La Banque Centrale Européenne (BCE) franchit une étape majeure dans le déploiement de l’euro numérique. Cinq piliers de ce futur moyen de paiement électronique ont été attribués, marquant l’avancée d’un projet ambitieux où l’Italie joue un rôle central. En effet, le développement du « Software Development Kit » (SDK), composant essentiel à l’adoption de la monnaie, a été confié à un consortium mené par les entreprises italiennes Almaviva et Fabrick.

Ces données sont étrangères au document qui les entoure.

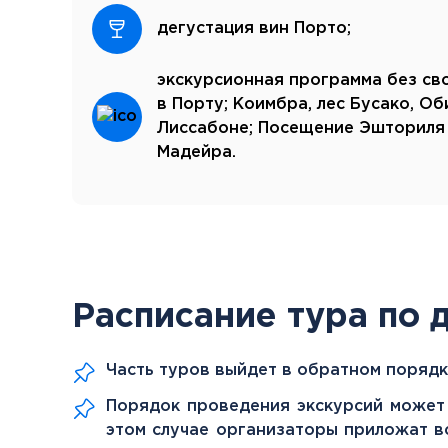
дегустация вин Порто;
экскурсионная программа без сво
в Порту; Коимбра, лес Бусако, О
Лиссабоне; Посещение Эшториля и
Мадейра.
Расписание тура по 
Часть туров выйдет в обратном порядк
Порядок проведения экскурсий может 
этом случае организаторы приложат в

Ce projet d’envergure s’étend sur quatre ans, avec un contrat estimé à 76,8 millions d’euros et un cadre pouvant atteindre 153,6 millions d’euros. Les lauréats auront la tâche de concevoir l’application de l’euro numérique, baptisée « Lapon », ainsi que le SDK associé. Ce dernier sera déterminant pour l’intégration de la nouvelle monnaie électronique sur les appareils mobiles et les interfaces en ligne des quelque 400 millions d’Européens concernés. L’objectif est de rendre cet outil de paiement universel, accessible, gratuit, sûr et fiable pour tous, à l’instar des espèces et des systèmes de paiement actuels garantis par la BCE.
L’euro numérique se veut une application pratique, permettant à chaque utilisateur de disposer d’un portefeuille électronique pour ses transactions quotidiennes, qu’il s’agisse d’achats en magasin, de paiements en ligne ou de virements entre particuliers.
Piero Cipollone, membre du Comité exécutif de la BCE, a récemment réitéré la vision de l’institution lors d’un discours à Francfort. Il a rappelé que la monnaie de banque centrale demeure le socle de la confiance et de la stabilité financière. Dans un écosystème des paiements en constante mutation, les banques centrales doivent impérativement s’adapter aux innovations numériques pour préserver ce rôle de gardien de la confiance.
« L’argent des banques centrales est toujours l’ancre de la confiance et de la stabilité du système financier. Les espèces offrent un système immédiat et sans risque pour les transactions de détail et les marchés de gros, éliminant les risques de contrepartie. Dans les deux cas, la confiance est garantie par la convertibilité avec l’argent des banques centrales. Mais dans un monde qui enregistre une évolution rapide de l’écosystème des paiements et de l’innovation, les banques centrales doivent également jouer leur jeu sur la nouvelle frontière numérique afin de défendre le patrimoine de la confiance et de la stabilité dont elles sont des gardiennes. »
C’est dans cette optique que la BCE explore les technologies de registre distribué (DLT), telles que les blockchains, non pas par mimétisme, mais pour évaluer leur potentiel en termes d’efficacité, de programmation et d’intégration des services. L’objectif est de connecter l’euro numérique à l’ensemble de l’écosystème des paiements, du détail au marché de gros, aujourd’hui largement numérisé et dépendant de systèmes comme le T2 au sein de la zone euro. L’adoption de ces technologies permettra également de contrer le risque de fragmentation induit par la numérisation et la tokenisation, affirmant ainsi le rôle de la BCE en tant que garante de la confiance dans le système économique.